(WRITTEN TASK 1): According to the article on the Hex Factor inspection project, what is the diameter of the hatch that every man, pole and plank had to pass through?

------------------------------------

Inspection project of the Hex Factor at INEOS Hydrocarbons

    In all honesty, much of the work we do in inspection is a bit repetitive. Similar inspections have to be carried out every year or so and similar NDT techniques are used from one year to the next. The oil and gas industry is (rightly) cautious and wary of change. It takes time to approve new systems and methodologies.

    Every now and again however a challenge comes along that calls for a novel approach and demands some innovation. Late in 2011 the management team at the INEOS hydrocarbons site in Grangemouth, Scotland, approached Applus+ RTD about a particularly ‘interesting’ inspection project.

    The Grangemouth refinery dates from 1927 and is the second oldest in the UK. It is also one of the largest, with a “nameplate” capacity to process over 200,000 barrels of oil a day. Applus+ RTD have provided inspection and NDT services to the refinery for many years but in November 2011 they presented us with a new challenge: the inspection of the interior of large-diameter spherical pressure vessels used for the storage of propylene (see figure 1).

    These vessels measure just over 22m in diameter and have the capacity to store over 5.7 million litres of propylene. Propylene (or propene) is an important feedstock in the petrochemical industry. It is the raw material for a wide variety of products including the plastic polypropylene, which accounts for nearly two thirds of its usage. Due to propylene’s chemical properties, producers take great care to ensure the integrity of the vessels storing it. INEOS is required to undertake a statutory ten-yearly inspection of the vessel to check for vessel integrity, including inspection of the welds. The vessel is coated with a thick layer of intumescent fire protection (firecrete). The only practical way to inspect the welds is from the inside. This means the vessel has to be taken out of commission and, traditionally, scaffolding would then have been erected throughout the interior.
    Now, by any measure this vessel is huge. It is as almost the same size as the dome of St Paul’s Cathedral in London. Scaffolding the interior would take months and involve the use of a vast amount of labour and materials. And, as if that wasn’t enough, there is an additional challenge: every man, every pole and every plank has to go in and out through a hatch that is only 600mm in diameter. You can just spot the tiny hatch at the bottom of figure 1.
    When the last inspection was carried out some ten years previously (prior to INEOS taking ownership of the refinery), it is reported that the vessel was out of action for over a year. And this was the real challenge presented to Applus+ RTD: to reduce significantly the time out of service and complete the works to the highest standards while delivering excellence in Health and Safety.
    Given the complexities of the task, what could Applus+ RTD do to meet INEOS’ requirements whilst ensuring a full inspection was carried out safely and rigorously?
    Applus+ RTD in the UK have been pioneers in the use of ropes to access awkward places, but this was different. Abseiling on ropes works well on vertical surfaces but how could ropes be used to reach the concave surface forming the top half of the sphere? After discussions between Applus+ RTD and INEOS it was proposed to use a simple hexagonal frame such as is shown in figure 2. (This shows the prototype “hex” constructed in the Applus+ RTD rope-training school in Falkirk; it is roughly 1/3 the required size but still big enough to fill the rope school).

------------------------------------

(WRITTEN TASK 2): Return, word for word, the part of the rows that begins with the line containing "Which is more" and ends with the line containing "Does transparent glass".

(DATASET RECORDS):
------------------------------------

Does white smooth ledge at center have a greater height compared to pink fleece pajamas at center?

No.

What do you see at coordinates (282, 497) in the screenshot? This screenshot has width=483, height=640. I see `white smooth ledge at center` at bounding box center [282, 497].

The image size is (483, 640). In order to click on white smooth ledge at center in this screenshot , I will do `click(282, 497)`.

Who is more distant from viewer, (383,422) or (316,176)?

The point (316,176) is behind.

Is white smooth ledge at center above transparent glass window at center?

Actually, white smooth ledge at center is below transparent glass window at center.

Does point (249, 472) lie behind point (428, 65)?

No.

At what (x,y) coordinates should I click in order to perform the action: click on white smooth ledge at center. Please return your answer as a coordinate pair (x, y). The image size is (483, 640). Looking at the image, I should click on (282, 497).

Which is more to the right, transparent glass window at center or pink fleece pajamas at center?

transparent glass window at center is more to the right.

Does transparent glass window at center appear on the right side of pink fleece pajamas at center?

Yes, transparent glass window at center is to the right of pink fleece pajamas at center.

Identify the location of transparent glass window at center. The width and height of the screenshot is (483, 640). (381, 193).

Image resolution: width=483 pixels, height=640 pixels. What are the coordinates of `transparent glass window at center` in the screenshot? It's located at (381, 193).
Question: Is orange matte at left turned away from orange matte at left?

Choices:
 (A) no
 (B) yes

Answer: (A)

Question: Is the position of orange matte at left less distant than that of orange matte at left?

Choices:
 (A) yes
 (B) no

------------------------------------

(EXERCISE SOLUTION 1): 600mm

(EXERCISE SOLUTION 2):
Which is more to the right, transparent glass window at center or pink fleece pajamas at center?

transparent glass window at center is more to the right.

Does transparent glass window at center appear on the right side of pink fleece pajamas at center?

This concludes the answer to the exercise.